Reduced S and G₂/M phase progression in Rev1-deficient MEFs and induction of DNA damage signaling. (A) Cell cycle profiles of primary MEFs pulse labeled with BrdU immediately after exposure to 2 J/m² of UV-C, followed by chase, to determine S-phase progression. (B) Quantification of UV-C exposed cells in G₁, S, and G₂/M. (C) Western blots showing induction of Chk1 phosphorylation by UV in mutant cell lines (arrows). The asterisk indicates a cross-reacting band. β-Actin served as a loading control.
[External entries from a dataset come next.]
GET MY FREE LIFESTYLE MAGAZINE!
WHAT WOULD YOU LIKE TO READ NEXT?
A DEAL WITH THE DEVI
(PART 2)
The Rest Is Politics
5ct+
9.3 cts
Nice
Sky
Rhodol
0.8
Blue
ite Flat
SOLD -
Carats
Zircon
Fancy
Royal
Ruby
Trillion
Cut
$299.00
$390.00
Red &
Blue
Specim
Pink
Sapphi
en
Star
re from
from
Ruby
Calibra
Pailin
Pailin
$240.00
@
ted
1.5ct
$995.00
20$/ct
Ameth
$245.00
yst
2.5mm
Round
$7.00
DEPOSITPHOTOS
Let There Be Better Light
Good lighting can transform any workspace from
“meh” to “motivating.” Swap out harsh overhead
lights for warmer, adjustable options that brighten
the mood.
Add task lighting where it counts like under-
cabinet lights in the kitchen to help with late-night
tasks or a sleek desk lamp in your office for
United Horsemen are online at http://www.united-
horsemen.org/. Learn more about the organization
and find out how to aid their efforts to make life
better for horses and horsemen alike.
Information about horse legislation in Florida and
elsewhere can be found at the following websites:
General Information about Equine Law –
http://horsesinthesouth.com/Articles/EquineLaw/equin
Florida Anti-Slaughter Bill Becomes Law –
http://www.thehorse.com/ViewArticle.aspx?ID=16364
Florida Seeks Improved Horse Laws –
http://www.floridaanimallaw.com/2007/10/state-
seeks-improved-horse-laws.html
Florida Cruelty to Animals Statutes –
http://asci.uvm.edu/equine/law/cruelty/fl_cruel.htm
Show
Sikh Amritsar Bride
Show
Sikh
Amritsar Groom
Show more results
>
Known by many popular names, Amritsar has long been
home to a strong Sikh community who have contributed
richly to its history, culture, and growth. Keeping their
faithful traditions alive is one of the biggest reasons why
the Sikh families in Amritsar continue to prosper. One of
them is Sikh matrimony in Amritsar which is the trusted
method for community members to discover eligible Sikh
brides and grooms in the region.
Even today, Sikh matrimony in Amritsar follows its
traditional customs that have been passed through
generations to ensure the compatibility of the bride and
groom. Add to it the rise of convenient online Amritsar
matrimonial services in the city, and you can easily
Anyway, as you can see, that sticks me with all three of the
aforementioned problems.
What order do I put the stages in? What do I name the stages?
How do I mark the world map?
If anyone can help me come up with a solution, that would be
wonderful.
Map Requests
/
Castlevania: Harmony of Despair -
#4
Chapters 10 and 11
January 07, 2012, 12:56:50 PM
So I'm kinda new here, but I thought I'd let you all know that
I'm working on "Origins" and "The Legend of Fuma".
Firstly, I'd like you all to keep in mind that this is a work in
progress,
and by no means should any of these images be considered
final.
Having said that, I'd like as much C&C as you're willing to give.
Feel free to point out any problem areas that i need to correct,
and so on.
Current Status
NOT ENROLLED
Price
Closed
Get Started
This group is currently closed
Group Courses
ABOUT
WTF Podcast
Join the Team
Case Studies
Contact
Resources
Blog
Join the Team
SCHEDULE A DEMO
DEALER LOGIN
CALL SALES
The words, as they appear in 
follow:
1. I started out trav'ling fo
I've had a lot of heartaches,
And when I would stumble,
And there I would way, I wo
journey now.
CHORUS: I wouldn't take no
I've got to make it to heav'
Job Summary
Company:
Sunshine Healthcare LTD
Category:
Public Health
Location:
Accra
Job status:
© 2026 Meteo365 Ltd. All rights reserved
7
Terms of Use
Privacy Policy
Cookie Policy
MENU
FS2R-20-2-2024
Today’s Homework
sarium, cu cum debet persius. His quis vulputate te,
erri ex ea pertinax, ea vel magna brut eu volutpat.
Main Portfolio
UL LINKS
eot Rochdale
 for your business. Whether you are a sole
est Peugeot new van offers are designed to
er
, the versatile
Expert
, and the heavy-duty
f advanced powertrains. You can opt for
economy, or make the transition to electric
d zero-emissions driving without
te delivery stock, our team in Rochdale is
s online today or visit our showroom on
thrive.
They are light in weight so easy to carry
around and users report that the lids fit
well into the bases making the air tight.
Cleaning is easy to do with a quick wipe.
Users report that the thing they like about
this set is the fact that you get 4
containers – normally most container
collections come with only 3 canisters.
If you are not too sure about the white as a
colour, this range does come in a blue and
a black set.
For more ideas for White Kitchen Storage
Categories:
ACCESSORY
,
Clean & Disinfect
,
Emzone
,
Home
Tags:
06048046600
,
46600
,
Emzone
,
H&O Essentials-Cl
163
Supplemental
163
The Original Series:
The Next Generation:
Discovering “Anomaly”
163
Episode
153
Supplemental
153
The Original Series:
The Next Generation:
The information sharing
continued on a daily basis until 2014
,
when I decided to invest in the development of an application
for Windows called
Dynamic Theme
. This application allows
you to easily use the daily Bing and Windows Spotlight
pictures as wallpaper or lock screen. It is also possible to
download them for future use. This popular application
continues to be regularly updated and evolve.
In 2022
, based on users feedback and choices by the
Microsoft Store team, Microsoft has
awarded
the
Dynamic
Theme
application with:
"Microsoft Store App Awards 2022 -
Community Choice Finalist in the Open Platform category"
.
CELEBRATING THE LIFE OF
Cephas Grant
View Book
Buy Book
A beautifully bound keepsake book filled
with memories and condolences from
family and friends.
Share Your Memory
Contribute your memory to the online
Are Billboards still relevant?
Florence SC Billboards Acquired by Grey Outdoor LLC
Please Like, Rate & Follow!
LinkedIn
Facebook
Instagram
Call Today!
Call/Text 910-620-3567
WT, wild type.

FIG. 5.

Identification of strand discontinuities in Rev1-deficient MEFs. (A) At left are alkaline sucrose gradient profiles of Xpc^−/− and Rev1^−/− Xpc^−/− MEF lines at 2 h (triangles), 4 h (circles), and 6 h (squares) after exposure to 5 J/m² UV-C. Open symbols, [¹⁴C]thymidine-labeled DNA; closed symbols, [³H]thymidine-labeled DNA. Panels at right show a continuation of replication during time depicted as the ratio of [³H]thymidine counts per fraction and the total amount of [¹⁴C]thymidine counts in the gradient. (B) Alkaline DNA unwinding of DNA that was pulse labeled by [³H]thymidine before and continuously labeled for up to 24 h after exposure to 10 J/m² UV-C. For each time point, the percentage of ssDNA from total DNA of mock-treated cells was set at 100%. (C) Immunostaining of (6-4)PP and CPD in Xpc^−/− and Rev1^−/− Xpc^−/− MEFs exposed to 5 J/m² UV-C using antibodies specifically recognizing UV lesions in ssDNA. α, anti.